[PROBLEM TO WORK ON]
The full listing should be duplicated word for word.

═══ EXERCISE DATA

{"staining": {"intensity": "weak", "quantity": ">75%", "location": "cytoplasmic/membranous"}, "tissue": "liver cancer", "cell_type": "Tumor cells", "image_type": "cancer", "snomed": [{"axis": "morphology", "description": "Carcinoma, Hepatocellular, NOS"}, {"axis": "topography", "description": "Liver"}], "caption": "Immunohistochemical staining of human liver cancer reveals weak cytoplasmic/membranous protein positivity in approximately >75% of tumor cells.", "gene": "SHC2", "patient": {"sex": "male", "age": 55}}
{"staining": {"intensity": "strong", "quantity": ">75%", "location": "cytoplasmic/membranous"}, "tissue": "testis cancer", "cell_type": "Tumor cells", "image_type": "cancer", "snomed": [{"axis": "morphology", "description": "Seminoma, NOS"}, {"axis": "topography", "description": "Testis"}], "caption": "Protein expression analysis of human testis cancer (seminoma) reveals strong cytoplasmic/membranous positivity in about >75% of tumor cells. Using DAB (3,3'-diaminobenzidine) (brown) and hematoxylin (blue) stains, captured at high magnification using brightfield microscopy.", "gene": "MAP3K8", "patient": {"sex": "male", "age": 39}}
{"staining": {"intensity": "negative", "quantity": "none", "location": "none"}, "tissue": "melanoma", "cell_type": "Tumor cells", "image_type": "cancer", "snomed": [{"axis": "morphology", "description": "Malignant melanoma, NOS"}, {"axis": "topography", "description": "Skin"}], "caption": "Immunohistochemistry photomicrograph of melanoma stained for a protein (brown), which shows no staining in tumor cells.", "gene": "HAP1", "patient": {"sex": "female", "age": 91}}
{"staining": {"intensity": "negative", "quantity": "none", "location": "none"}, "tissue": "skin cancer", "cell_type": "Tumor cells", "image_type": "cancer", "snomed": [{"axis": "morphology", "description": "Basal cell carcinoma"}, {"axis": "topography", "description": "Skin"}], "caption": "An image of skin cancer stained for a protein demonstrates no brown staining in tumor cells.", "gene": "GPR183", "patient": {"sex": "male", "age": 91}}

══════

[WRITTEN ANSWER]
{"staining": {"intensity": "weak", "quantity": ">75%", "location": "cytoplasmic/membranous"}, "tissue": "liver cancer", "cell_type": "Tumor cells", "image_type": "cancer", "snomed": [{"axis": "morphology", "description": "Carcinoma, Hepatocellular, NOS"}, {"axis": "topography", "description": "Liver"}], "caption": "Immunohistochemical staining of human liver cancer reveals weak cytoplasmic/membranous protein positivity in approximately >75% of tumor cells.", "gene": "SHC2", "patient": {"sex": "male", "age": 55}}
{"staining": {"intensity": "strong", "quantity": ">75%", "location": "cytoplasmic/membranous"}, "tissue": "testis cancer", "cell_type": "Tumor cells", "image_type": "cancer", "snomed": [{"axis": "morphology", "description": "Seminoma, NOS"}, {"axis": "topography", "description": "Testis"}], "caption": "Protein expression analysis of human testis cancer (seminoma) reveals strong cytoplasmic/membranous positivity in about >75% of tumor cells. Using DAB (3,3'-diaminobenzidine) (brown) and hematoxylin (blue) stains, captured at high magnification using brightfield microscopy.", "gene": "MAP3K8", "patient": {"sex": "male", "age": 39}}
{"staining": {"intensity": "negative", "quantity": "none", "location": "none"}, "tissue": "melanoma", "cell_type": "Tumor cells", "image_type": "cancer", "snomed": [{"axis": "morphology", "description": "Malignant melanoma, NOS"}, {"axis": "topography", "description": "Skin"}], "caption": "Immunohistochemistry photomicrograph of melanoma stained for a protein (brown), which shows no staining in tumor cells.", "gene": "HAP1", "patient": {"sex": "female", "age": 91}}
{"staining": {"intensity": "negative", "quantity": "none", "location": "none"}, "tissue": "skin cancer", "cell_type": "Tumor cells", "image_type": "cancer", "snomed": [{"axis": "morphology", "description": "Basal cell carcinoma"}, {"axis": "topography", "description": "Skin"}], "caption": "An image of skin cancer stained for a protein demonstrates no brown staining in tumor cells.", "gene": "GPR183", "patient": {"sex": "male", "age": 91}}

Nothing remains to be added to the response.